Forget loyalty and sticking up for a guy who stuck up for you. Lester told the media that Francona lost control and the respect of the clubhouse and that "maybe it was time for a change." Lester's message: When the media attacks you, attack someone else to divert their attention. Don't blame me, blame him.
This is shameless. The entire Boston Red Sox saga is shameless. Instead of finding solutions to the problems, they toss gasoline on the fire. Rather than keeping private things private, they go public. Instead of respecting a manager who helped them win two World Series titles, the Red Sox tear him down by assassinating his character. Forget about supporting a player who had a tough year, the owner washes his hands of him. And Epstein is no better. When the going got tough, he jumped to the Chicago Cubs.

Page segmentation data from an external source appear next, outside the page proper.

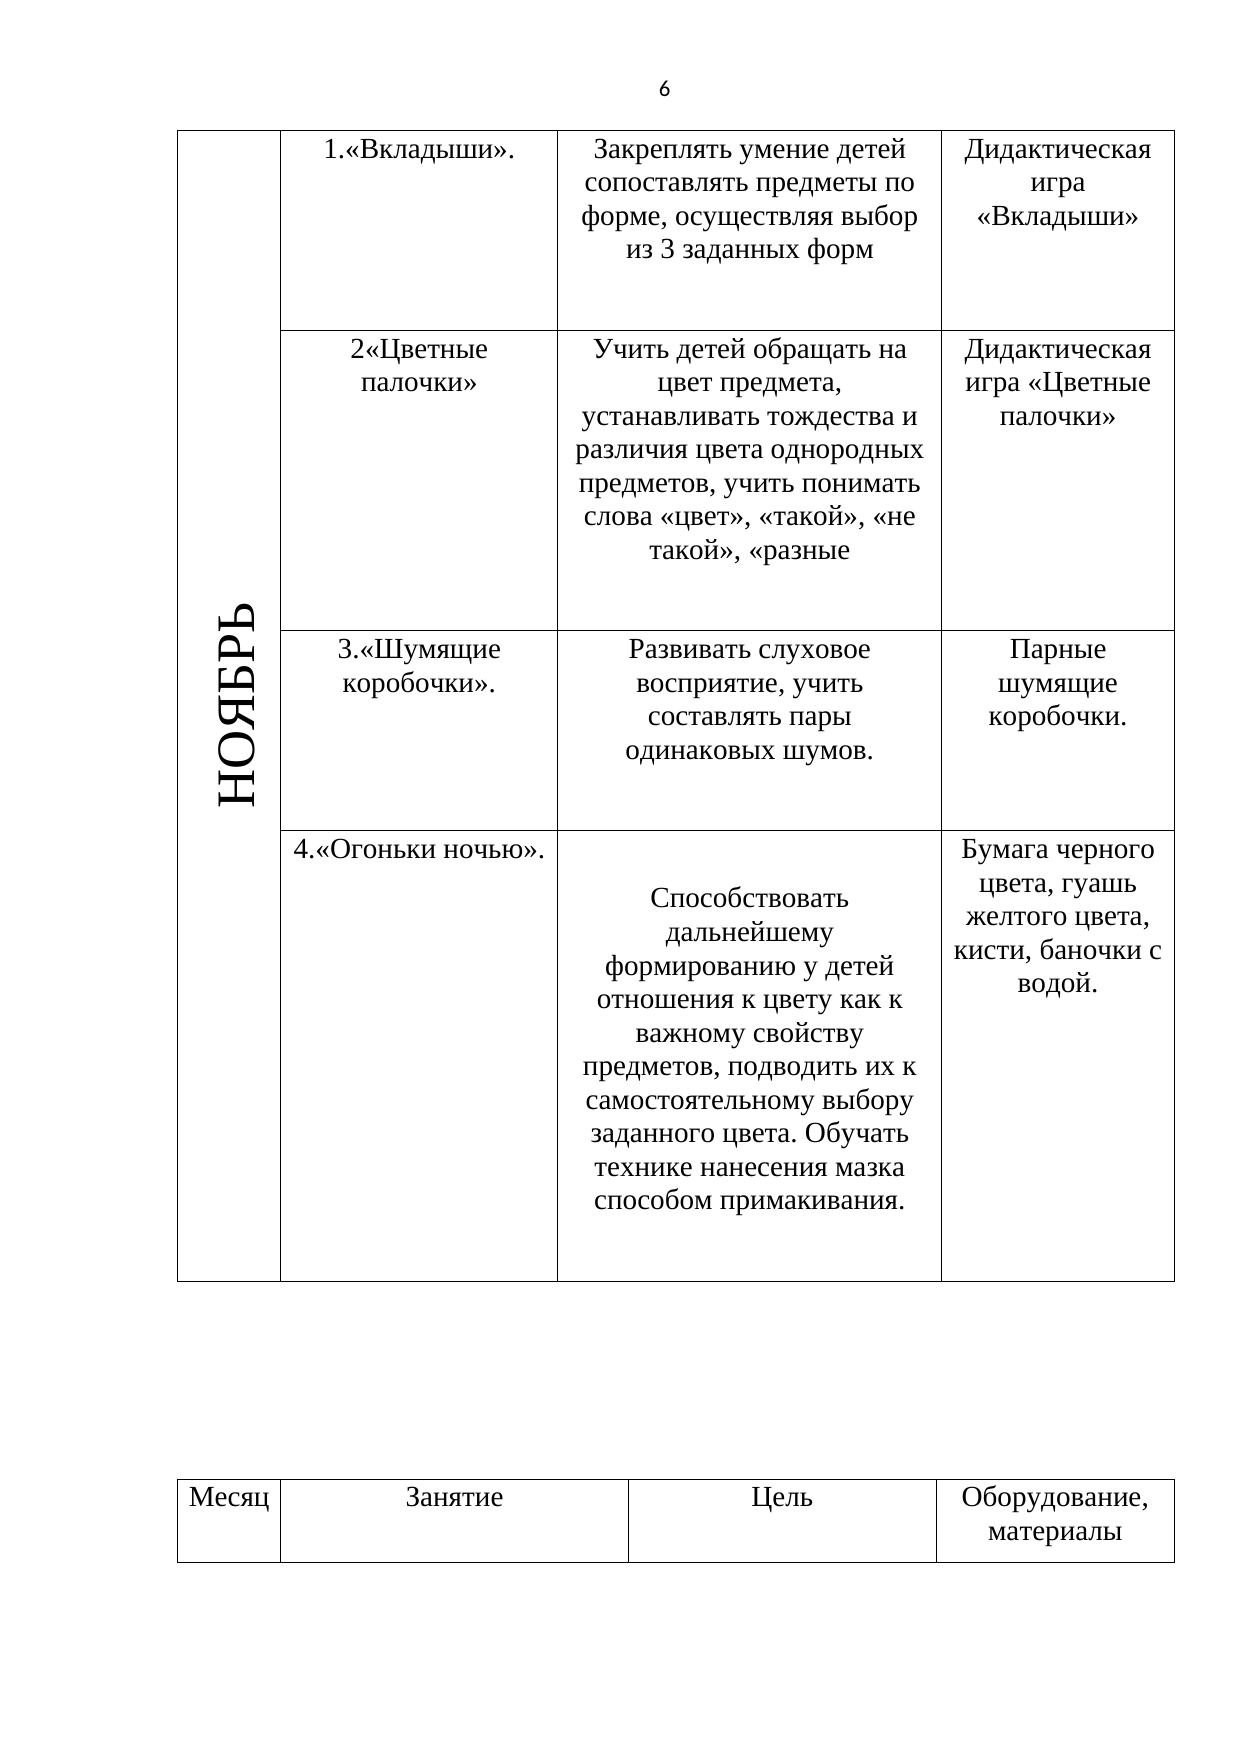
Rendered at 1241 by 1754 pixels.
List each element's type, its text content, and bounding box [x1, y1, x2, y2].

table_header Оборудование, материалы [937, 1480, 1174, 1562]
table_cell НОЯБРЬ [178, 131, 280, 1281]
table_cell Дидактическая игра «Вкладыши» [942, 131, 1174, 330]
table_cell 4.«Огоньки ночью». [281, 831, 557, 1281]
table_cell Закреплять умение детей сопоставлять предметы по форме, осуществляя выбор из 3 заданных форм [558, 131, 941, 330]
table_cell 1.«Вкладыши». [281, 131, 557, 330]
table_cell Парные шумящие коробочки. [942, 631, 1174, 830]
table_cell 2«Цветные палочки» [281, 331, 557, 630]
table_header Месяц [178, 1480, 280, 1562]
table_cell 3.«Шумящие коробочки». [281, 631, 557, 830]
table_header Цель [629, 1480, 936, 1562]
table_header Занятие [281, 1480, 628, 1562]
table_cell Дидактическая игра «Цветные палочки» [942, 331, 1174, 630]
table_cell Развивать слуховое восприятие, учить составлять пары одинаковых шумов. [558, 631, 941, 830]
table_cell Бумага черного цвета, гуашь желтого цвета, кисти, баночки с водой. [942, 831, 1174, 1281]
table_cell Способствовать дальнейшему формированию у детей отношения к цвету как к важному свойству предметов, подводить их к самостоятельному выбору заданного цвета. Обучать технике нанесения мазка способом примакивания. [558, 831, 941, 1281]
table_cell Учить детей обращать на цвет предмета, устанавливать тождества и различия цвета однородных предметов, учить понимать слова «цвет», «такой», «не такой», «разные [558, 331, 941, 630]
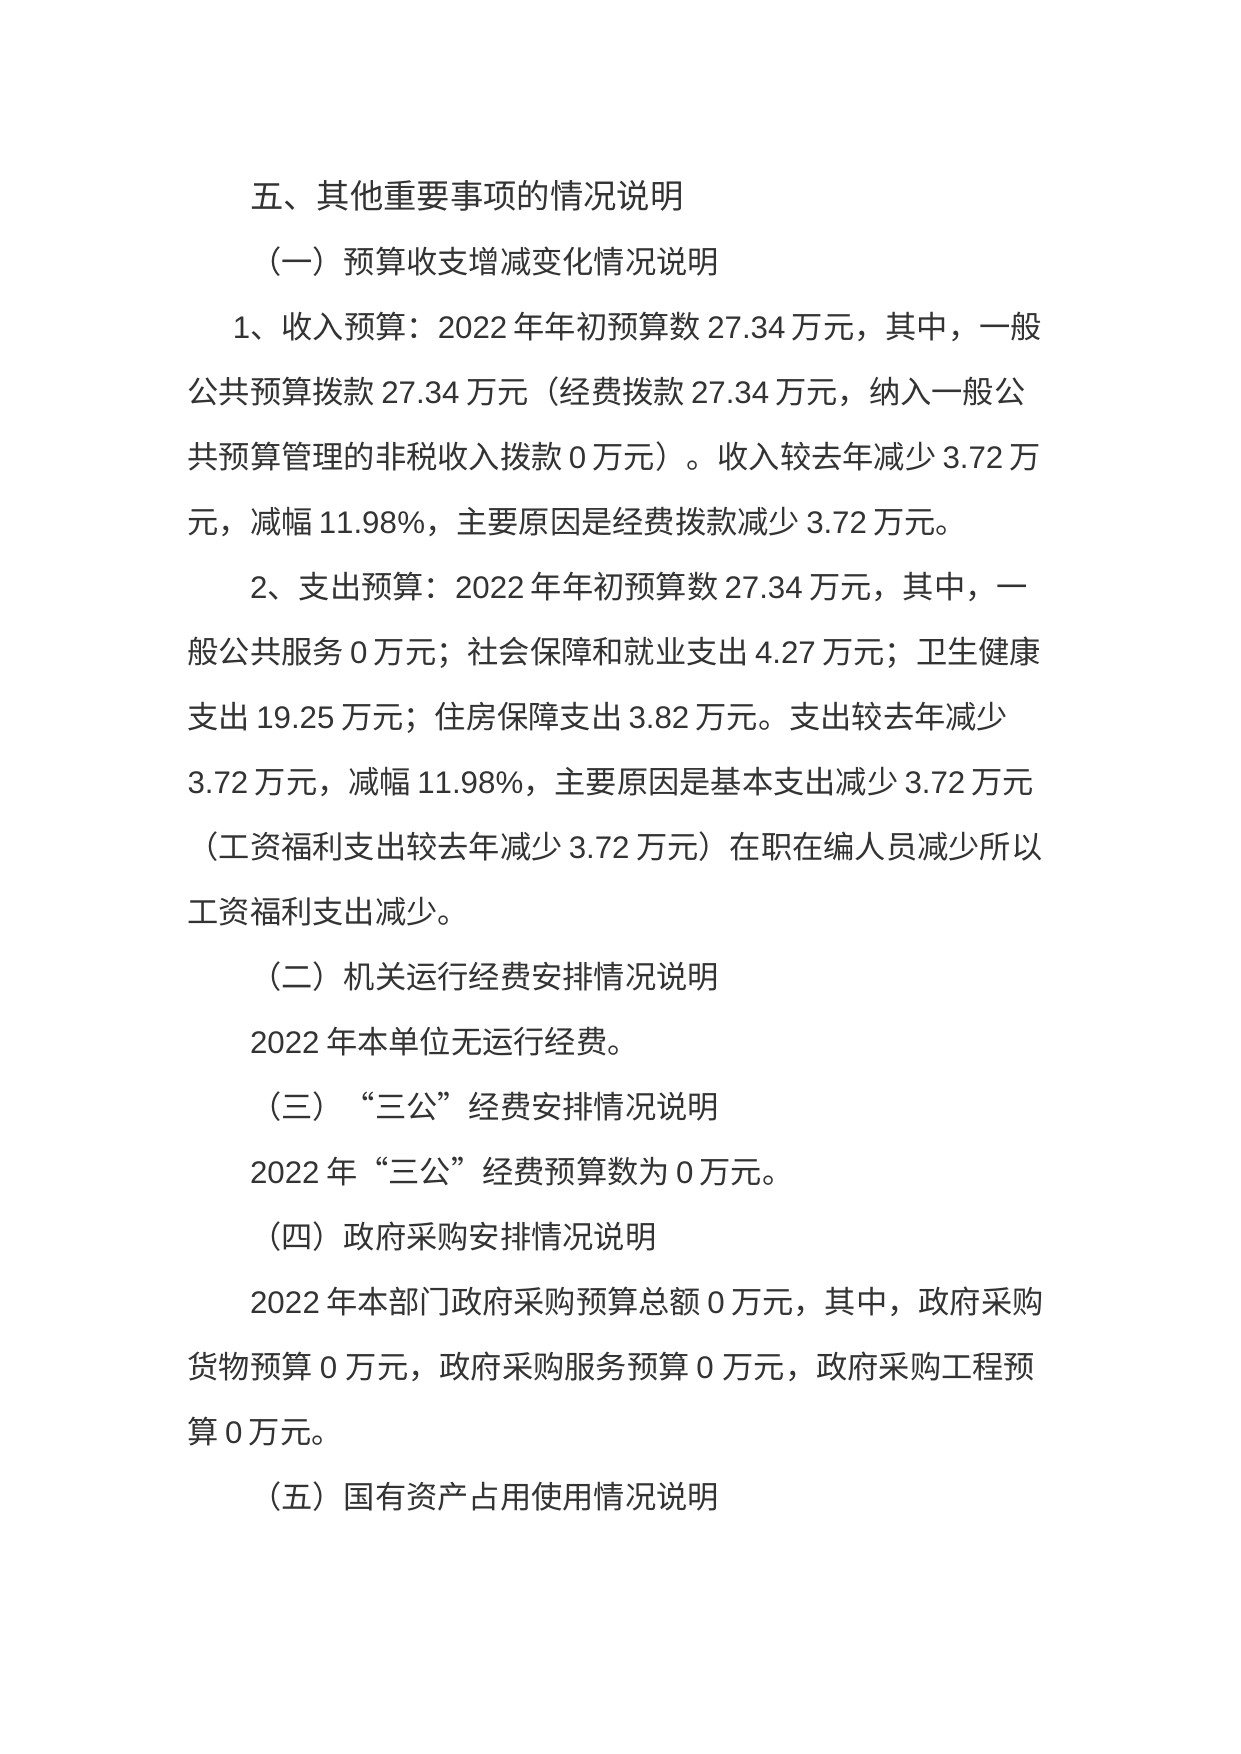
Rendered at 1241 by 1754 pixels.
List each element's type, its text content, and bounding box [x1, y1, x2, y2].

Perhaps the behavior of the Red Sox is just a microcosm of what our society has become. Nobody held themselves accountable in Boston, but everybody sure seemed to pass the buck and blame others, didn't they? Loyalty? That's a joke with the Red Sox and many companies in our world today. They want you to invest all your time and energy in making a great product, and even if you do a great job and win two championships like Francona, they end up treating you as if you're one the one lucky to work there. Francona had Lester's back for years, then when push came to shove, he stabbed Francona in it.
Nobody looks good in Boston. The finger-pointing, mudslinging, backstabbing, and pettiness is a disgrace. They don't know it, but the Red Sox are authoring the manual of, "How not to act when adversity strikes." It should be a must read for all of us.